• [CONSIGNE]: Recopiez fidèlement le passage de l'extrait sur Bernard Ollivier qui commence par « Qu’est-ce que la » et se poursuit jusqu'à « pas y répondre. ».

• [EXTRAIT À LIRE]:
Bernard Ollivier passager de Loire

l’aventure seul en notre pays ordinaire


Qu’est-ce que la littérature et comment la définir ? Quelle frontière entre littérature et réel, action et transformation du réel ? En quoi et comment la relation précise du réel devient éveilleuse d’imaginaire, et quel prix à payer dans sa vie pour y atteindre ?

Je ne sais même pas si ces questions sont pertinentes. En tout cas je ne saurais pas y répondre.

Je sais, empiriquement, quels livres sont dépositaires de ces réponses. Il ne me viendrait pas à l’idée de ls séparer de la littérature. Ainsi Le livre des merveilles qu’un compagnon de cellule tire des relations que lui transmet un commerçant, Marco Polo. Ainsi ce voyage à travers la Turquie et l’Orient dans une mauvaise Fiat souvent en panne, par deux Suisses, un qui vend des articles et l’autre qui dessine, et qui nous rapporteront L’Usage du monde, signé Nicolas Bouvier.

Je ne saurais pas expliquer pourquoi Longue marche de Bernard Ollivier induit ce même phénomène : la déambulation, le réel, hommes et paysages, changé à chaque ligne qui se déploie, parce que le narrateur avance, sans doute ; l’expérience humble des hommes, bien plus, conversations entamées au bord de la route, accueil dans les maisons, la sensation précise d’assister à ce qu’on ne sais pas pour soir-même résoudre, l’éventuel sens ou pourquoi de l’épreuve qu’ici on accomplit, et qui s’appelle vivre.

Bien sûr, dans Longue marche, il y a les ingrédients de la lecture à l’arraché : les vols, la peine physique, la difficulté de prendre langue, l’hostilité et même, plusieurs fois, la trouille et la violence. La confrontation fascinante du monde moderne heurtant au pays de Gurdjieff. Mais cela n’explique rien non plus.

C’était il y a dix ans : un homme de soixante ans, qui sort de l’épreuve d’un deuil, qui arrive au terme de sa vie professionnelle. Il a couru des marathons, mais c’était il y a longtemps. La marche le rééquilibre. Penser se fait autrement : je ne suis pas assez marcheur pour redire ce qu’il analyse de ce rapport, qui est aussi de rythme et d’abandon, de ralenti, et de ces molécules que l’organisme délivre aux sportifs dans l’effort.

• [LIGNES DE DONNÉES]:
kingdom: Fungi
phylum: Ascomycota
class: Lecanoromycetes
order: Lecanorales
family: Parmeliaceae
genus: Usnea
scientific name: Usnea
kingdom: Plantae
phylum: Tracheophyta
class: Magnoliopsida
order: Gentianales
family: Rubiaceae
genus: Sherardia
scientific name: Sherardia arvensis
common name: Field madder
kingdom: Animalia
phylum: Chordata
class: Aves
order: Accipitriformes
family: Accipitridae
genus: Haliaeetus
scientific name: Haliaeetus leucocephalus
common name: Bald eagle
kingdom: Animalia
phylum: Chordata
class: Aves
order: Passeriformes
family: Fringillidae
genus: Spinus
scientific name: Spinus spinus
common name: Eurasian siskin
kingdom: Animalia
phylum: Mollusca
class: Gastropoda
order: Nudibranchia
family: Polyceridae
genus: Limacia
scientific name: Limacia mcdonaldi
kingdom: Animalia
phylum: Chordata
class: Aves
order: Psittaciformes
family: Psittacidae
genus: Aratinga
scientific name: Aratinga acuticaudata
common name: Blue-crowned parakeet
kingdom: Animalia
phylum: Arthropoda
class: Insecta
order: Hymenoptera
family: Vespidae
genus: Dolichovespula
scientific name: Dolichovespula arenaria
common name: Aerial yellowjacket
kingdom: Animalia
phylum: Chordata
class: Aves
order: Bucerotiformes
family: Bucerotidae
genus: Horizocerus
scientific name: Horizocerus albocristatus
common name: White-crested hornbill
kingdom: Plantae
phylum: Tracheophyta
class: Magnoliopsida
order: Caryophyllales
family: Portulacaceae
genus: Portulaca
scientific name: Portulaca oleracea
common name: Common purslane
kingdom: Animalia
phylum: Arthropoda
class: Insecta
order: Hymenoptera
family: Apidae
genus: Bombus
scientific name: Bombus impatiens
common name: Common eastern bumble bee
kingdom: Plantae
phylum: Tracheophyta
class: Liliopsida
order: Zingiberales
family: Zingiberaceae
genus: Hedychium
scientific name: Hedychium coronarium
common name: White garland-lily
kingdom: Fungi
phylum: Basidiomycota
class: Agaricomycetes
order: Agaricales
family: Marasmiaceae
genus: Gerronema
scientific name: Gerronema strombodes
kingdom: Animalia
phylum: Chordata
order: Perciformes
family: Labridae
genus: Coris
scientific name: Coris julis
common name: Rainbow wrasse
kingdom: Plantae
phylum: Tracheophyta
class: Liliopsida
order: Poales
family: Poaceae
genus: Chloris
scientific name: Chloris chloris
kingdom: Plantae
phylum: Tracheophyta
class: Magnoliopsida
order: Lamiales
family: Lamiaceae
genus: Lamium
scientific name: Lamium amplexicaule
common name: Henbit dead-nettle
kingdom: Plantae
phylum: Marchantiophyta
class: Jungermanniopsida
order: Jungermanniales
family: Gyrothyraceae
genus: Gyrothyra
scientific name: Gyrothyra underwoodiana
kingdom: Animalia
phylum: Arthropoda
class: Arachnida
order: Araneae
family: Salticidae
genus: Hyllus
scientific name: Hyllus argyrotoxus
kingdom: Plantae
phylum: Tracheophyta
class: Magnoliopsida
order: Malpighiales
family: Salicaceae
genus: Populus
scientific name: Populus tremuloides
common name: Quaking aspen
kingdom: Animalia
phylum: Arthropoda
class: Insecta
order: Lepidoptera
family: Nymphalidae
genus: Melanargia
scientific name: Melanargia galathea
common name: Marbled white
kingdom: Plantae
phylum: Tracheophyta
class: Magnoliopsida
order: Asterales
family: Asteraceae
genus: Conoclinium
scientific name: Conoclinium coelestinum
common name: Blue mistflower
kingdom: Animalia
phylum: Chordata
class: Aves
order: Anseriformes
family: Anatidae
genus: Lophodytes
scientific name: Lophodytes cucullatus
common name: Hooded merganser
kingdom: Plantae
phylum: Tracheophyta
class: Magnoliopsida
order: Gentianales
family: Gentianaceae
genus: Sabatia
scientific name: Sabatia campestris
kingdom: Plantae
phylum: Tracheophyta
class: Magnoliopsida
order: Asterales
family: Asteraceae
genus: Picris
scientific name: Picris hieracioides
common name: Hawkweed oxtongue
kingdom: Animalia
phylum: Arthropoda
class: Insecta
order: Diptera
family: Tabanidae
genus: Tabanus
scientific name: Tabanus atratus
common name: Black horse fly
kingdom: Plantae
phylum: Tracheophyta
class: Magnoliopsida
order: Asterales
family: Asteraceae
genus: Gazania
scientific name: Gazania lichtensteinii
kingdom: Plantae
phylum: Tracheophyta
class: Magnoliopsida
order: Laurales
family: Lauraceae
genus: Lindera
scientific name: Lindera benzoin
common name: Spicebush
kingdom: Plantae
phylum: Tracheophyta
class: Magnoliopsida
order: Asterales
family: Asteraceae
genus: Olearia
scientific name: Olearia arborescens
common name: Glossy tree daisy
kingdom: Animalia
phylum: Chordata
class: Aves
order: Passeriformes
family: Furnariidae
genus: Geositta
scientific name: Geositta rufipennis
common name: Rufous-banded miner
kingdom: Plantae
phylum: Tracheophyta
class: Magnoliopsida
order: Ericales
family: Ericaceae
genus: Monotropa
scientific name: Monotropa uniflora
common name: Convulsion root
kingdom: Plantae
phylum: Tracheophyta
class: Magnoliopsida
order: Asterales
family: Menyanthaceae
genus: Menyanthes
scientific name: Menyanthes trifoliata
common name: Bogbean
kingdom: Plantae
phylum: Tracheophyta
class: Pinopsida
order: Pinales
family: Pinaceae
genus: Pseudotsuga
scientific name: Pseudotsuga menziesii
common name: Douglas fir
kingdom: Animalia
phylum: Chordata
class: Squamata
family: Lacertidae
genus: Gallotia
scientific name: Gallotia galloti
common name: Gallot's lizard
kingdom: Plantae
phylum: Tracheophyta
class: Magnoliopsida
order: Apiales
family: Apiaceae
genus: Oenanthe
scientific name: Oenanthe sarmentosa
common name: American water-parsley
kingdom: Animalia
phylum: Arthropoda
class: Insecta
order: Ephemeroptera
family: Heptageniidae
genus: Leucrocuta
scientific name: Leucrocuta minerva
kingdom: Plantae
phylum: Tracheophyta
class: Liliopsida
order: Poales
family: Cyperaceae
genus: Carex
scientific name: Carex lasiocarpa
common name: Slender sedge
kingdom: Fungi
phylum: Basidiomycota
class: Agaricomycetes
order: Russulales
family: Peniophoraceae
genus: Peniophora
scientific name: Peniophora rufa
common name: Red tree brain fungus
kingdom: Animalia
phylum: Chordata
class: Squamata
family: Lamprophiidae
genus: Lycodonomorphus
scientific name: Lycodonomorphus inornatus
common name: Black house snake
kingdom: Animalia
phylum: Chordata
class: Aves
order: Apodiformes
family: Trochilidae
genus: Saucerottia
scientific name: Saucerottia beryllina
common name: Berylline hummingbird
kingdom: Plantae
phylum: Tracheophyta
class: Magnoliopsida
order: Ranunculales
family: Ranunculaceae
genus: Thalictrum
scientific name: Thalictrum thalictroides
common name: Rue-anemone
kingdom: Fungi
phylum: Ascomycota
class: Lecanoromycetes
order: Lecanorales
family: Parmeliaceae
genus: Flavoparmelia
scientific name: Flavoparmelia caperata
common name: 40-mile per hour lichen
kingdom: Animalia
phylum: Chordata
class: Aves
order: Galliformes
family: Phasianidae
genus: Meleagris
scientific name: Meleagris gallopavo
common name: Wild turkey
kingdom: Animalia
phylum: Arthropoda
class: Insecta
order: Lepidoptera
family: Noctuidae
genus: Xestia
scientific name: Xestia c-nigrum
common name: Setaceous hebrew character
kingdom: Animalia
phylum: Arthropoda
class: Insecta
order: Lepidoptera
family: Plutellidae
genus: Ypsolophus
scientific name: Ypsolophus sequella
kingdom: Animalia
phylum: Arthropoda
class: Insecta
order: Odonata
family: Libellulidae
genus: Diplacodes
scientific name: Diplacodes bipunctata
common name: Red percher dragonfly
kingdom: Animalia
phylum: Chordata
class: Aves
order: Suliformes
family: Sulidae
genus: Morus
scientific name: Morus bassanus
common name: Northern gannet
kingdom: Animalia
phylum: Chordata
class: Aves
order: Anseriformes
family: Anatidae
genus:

• [RÉSULTAT ATTENDU]:
Qu’est-ce que la littérature et comment la définir ? Quelle frontière entre littérature et réel, action et transformation du réel ? En quoi et comment la relation précise du réel devient éveilleuse d’imaginaire, et quel prix à payer dans sa vie pour y atteindre ?

Je ne sais même pas si ces questions sont pertinentes. En tout cas je ne saurais pas y répondre.